= PAGE TEXT =
----
- Born: August 13, 1967 (age 58) New Jersey, U.S.
- Education: United States Military Academy (BS) Florida State University (JD)
- Occupation: Judge
- Employer: Ninth Judicial Circuit Court of Florida
- Political party: Republican
- Children: 2
- Awards: Army of Occupation Medal Army Commendation Medal Parachutist Badge
- Website: http://www.craigmccarthylaw.com/ http://craigmccarthy.com/

= Craig McCarthy =

American lawyer

Craig Alan McCarthy (born August 13, 1967) is a judge, lawyer, and politician from Florida. He moved to Florida in 1979, and graduated from the United States Military Academy in 1989, serving as a member of the Berlin Brigade until returning to the United States to attend law school at Florida State University College of Law. He has practiced many areas of law, eventually opening his own practice for primarily dependency law. He has been an attorney on multiple cases that have gained both national and international attention, including the Rifqa Bary case and the Sharlyn Singh case. He was elected to the Ochlockonee River Soil and Water Conservation District and ran for the Florida House of Representatives out of District 36 as a Republican. On June 1, 2021, he was appointed a general magistrate of the Ninth Judicial Circuit Court of Florida. On July 11, 2022, McCarthy was appointed to the bench as a Florida circuit court judge.
----
= PROBLEM TO WORK ON =
Copy out the biography of Craig McCarthy above in full, word for word.

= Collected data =
----
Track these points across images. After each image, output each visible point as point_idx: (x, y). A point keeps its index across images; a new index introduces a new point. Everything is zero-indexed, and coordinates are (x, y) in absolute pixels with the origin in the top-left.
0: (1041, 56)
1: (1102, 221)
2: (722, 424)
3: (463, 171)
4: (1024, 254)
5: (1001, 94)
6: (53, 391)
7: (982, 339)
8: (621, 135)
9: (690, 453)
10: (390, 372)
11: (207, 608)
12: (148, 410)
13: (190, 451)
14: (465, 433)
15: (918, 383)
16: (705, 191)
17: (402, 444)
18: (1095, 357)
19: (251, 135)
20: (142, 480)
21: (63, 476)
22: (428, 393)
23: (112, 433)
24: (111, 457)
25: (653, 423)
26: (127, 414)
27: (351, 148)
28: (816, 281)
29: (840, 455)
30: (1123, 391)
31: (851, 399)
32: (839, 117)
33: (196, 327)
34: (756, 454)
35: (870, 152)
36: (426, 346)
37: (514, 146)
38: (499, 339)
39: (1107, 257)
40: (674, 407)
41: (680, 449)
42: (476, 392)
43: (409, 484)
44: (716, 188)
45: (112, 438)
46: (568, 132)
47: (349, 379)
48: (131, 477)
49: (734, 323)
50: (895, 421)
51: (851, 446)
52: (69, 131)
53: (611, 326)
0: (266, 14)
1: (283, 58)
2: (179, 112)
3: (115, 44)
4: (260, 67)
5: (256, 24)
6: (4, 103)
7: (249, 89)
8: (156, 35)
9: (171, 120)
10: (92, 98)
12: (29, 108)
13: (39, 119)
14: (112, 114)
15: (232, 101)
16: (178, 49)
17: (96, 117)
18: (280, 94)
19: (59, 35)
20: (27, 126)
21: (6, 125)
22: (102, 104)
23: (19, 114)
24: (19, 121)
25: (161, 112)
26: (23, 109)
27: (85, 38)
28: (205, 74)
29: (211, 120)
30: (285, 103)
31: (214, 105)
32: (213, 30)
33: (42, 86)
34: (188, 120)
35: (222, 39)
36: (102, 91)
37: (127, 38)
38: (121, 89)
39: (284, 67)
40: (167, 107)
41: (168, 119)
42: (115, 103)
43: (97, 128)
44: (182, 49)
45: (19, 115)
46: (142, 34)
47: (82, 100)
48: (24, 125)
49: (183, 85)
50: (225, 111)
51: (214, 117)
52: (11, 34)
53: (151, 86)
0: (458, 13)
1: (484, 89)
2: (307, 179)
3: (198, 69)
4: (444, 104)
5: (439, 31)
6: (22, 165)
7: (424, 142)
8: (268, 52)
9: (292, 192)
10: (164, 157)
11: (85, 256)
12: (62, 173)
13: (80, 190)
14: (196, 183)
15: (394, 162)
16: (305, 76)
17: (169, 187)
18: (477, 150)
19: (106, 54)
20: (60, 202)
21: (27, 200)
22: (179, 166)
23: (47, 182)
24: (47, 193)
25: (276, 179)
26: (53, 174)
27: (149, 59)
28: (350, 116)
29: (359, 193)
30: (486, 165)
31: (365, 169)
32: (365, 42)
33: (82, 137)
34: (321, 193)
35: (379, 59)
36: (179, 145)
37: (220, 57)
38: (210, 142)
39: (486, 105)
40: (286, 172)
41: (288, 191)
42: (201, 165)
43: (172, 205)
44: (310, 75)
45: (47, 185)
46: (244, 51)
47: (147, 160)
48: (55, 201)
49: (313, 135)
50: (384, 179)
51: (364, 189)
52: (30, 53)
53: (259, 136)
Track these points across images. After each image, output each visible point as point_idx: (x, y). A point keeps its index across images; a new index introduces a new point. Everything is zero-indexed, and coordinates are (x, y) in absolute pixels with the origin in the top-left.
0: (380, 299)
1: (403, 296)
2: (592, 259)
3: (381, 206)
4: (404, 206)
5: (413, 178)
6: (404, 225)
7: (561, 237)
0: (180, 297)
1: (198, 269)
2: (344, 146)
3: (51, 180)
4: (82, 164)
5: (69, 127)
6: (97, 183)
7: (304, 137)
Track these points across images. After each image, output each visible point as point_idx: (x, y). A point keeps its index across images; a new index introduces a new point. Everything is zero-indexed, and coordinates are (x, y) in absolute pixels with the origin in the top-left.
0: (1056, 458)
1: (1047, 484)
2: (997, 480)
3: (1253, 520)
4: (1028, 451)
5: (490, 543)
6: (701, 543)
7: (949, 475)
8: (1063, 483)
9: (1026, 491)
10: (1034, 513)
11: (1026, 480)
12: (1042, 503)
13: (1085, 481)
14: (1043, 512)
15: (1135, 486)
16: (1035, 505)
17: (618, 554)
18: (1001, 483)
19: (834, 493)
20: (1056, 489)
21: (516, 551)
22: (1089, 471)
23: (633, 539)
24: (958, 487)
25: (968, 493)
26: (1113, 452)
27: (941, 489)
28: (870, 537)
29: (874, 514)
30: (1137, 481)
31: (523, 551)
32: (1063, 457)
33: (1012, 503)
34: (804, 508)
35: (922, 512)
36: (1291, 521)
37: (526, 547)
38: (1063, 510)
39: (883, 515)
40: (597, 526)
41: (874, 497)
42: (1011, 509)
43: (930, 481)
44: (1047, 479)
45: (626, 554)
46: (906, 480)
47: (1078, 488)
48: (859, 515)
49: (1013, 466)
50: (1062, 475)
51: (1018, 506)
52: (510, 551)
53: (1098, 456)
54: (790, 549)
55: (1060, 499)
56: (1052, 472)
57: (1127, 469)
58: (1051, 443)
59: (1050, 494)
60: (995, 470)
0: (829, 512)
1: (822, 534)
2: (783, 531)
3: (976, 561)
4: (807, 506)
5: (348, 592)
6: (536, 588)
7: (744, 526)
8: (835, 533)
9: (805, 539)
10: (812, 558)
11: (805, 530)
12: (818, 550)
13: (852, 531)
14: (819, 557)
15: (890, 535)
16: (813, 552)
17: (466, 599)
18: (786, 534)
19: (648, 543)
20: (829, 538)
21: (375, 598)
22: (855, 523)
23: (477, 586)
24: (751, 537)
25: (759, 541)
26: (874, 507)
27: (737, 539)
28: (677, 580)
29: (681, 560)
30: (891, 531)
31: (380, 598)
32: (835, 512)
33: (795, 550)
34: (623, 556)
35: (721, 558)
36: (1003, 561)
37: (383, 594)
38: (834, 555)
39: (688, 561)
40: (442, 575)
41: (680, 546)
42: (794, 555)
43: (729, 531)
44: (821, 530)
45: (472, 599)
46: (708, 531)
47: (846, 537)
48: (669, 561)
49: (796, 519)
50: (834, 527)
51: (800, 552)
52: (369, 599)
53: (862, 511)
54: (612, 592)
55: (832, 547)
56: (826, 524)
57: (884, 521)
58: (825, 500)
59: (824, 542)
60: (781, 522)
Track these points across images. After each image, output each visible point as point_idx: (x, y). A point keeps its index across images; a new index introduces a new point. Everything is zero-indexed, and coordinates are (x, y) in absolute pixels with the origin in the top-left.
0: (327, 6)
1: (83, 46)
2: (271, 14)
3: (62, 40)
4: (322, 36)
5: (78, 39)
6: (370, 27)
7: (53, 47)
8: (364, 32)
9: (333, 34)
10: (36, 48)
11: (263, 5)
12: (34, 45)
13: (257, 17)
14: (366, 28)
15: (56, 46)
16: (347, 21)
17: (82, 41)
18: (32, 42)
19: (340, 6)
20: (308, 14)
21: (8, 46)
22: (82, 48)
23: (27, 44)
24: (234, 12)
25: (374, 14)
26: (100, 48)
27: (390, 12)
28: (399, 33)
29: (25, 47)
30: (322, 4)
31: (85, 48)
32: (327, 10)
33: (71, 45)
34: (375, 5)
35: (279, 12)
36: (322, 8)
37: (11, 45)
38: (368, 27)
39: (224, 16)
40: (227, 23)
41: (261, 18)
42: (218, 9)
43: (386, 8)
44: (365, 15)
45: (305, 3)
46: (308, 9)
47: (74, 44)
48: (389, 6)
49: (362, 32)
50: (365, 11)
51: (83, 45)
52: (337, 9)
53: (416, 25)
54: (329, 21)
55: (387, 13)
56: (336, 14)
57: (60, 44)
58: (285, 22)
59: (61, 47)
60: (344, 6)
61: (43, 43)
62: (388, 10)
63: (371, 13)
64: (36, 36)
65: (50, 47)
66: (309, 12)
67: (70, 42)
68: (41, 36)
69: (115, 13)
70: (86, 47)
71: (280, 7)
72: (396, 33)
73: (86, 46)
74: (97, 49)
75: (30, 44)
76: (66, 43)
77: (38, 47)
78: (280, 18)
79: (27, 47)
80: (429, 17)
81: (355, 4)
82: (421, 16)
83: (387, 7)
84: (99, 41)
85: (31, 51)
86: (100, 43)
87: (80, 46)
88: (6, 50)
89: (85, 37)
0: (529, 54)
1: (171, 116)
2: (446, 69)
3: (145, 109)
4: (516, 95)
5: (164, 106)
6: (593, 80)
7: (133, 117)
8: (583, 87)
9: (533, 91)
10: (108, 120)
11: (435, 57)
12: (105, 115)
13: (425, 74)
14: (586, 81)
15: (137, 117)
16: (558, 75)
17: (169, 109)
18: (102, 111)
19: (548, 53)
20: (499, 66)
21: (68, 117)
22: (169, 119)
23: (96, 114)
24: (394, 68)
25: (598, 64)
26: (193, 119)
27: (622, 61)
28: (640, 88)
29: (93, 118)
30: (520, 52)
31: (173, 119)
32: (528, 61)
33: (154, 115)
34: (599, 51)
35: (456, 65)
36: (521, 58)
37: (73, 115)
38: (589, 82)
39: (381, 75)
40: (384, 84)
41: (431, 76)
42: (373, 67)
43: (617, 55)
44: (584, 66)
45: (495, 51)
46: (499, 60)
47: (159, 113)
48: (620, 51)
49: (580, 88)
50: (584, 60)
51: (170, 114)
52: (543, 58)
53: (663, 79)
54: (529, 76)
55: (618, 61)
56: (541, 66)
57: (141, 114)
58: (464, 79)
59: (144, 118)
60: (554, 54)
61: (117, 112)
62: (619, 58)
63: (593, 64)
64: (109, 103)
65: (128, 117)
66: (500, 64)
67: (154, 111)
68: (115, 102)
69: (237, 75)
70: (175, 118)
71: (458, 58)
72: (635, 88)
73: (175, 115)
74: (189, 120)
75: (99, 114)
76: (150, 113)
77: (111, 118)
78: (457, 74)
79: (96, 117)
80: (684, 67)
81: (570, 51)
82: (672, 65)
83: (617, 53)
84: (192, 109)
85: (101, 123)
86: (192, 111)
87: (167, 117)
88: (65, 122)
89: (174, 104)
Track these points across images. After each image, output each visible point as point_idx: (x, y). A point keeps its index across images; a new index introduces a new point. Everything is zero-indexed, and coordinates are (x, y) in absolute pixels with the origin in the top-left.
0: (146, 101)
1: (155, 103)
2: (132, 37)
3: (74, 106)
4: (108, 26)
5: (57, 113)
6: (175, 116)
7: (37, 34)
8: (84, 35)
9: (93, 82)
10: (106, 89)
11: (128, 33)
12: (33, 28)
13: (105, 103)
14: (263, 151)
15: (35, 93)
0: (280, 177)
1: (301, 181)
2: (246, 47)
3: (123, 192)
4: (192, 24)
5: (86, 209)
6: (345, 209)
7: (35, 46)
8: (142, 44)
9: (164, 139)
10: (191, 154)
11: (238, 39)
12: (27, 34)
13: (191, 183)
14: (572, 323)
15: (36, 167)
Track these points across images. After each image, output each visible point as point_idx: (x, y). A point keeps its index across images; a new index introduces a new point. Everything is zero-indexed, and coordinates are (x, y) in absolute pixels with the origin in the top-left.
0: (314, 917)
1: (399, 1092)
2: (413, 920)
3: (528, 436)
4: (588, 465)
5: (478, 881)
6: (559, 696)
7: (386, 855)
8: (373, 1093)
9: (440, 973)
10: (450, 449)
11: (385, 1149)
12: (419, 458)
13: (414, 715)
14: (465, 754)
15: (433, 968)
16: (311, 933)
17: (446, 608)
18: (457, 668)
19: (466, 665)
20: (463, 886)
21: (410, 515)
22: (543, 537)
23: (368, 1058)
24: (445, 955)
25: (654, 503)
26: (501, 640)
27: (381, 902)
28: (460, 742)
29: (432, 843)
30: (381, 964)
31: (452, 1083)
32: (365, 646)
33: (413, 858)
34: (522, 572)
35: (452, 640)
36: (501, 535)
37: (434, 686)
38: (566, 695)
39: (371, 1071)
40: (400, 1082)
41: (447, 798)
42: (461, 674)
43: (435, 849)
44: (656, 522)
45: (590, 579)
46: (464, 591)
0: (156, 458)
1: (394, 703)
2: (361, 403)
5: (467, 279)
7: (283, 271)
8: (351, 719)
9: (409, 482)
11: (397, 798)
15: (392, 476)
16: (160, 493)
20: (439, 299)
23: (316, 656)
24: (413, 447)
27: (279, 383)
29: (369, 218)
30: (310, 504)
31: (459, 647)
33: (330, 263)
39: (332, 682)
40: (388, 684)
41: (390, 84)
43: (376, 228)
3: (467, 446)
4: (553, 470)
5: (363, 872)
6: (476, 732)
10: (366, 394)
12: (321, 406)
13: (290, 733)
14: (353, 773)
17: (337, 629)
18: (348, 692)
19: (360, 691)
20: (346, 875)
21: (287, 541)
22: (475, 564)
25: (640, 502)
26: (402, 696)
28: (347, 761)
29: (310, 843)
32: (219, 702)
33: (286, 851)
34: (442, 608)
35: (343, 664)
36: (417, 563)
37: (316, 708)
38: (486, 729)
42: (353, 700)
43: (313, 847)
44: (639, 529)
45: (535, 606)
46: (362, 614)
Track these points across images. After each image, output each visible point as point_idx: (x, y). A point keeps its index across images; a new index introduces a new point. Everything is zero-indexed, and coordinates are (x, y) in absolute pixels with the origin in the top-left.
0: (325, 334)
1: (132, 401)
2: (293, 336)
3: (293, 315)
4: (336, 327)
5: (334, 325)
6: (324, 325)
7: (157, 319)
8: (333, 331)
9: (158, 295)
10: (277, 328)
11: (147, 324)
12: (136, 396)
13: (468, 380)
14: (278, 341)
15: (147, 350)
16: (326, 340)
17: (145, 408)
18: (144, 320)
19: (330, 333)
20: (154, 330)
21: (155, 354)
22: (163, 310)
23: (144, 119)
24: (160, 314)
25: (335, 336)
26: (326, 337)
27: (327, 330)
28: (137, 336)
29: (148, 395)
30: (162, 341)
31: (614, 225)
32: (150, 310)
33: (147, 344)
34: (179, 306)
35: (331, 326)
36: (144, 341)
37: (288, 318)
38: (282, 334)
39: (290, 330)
----
= OUTPUT OF THE TASK =
- Born: August 13, 1967 (age 58) New Jersey, U.S.
- Education: United States Military Academy (BS) Florida State University (JD)
- Occupation: Judge
- Employer: Ninth Judicial Circuit Court of Florida
- Political party: Republican
- Children: 2
- Awards: Army of Occupation Medal Army Commendation Medal Parachutist Badge
- Website: http://www.craigmccarthylaw.com/ http://craigmccarthy.com/

= Craig McCarthy =

American lawyer

Craig Alan McCarthy (born August 13, 1967) is a judge, lawyer, and politician from Florida. He moved to Florida in 1979, and graduated from the United States Military Academy in 1989, serving as a member of the Berlin Brigade until returning to the United States to attend law school at Florida State University College of Law. He has practiced many areas of law, eventually opening his own practice for primarily dependency law. He has been an attorney on multiple cases that have gained both national and international attention, including the Rifqa Bary case and the Sharlyn Singh case. He was elected to the Ochlockonee River Soil and Water Conservation District and ran for the Florida House of Representatives out of District 36 as a Republican. On June 1, 2021, he was appointed a general magistrate of the Ninth Judicial Circuit Court of Florida. On July 11, 2022, McCarthy was appointed to the bench as a Florida circuit court judge.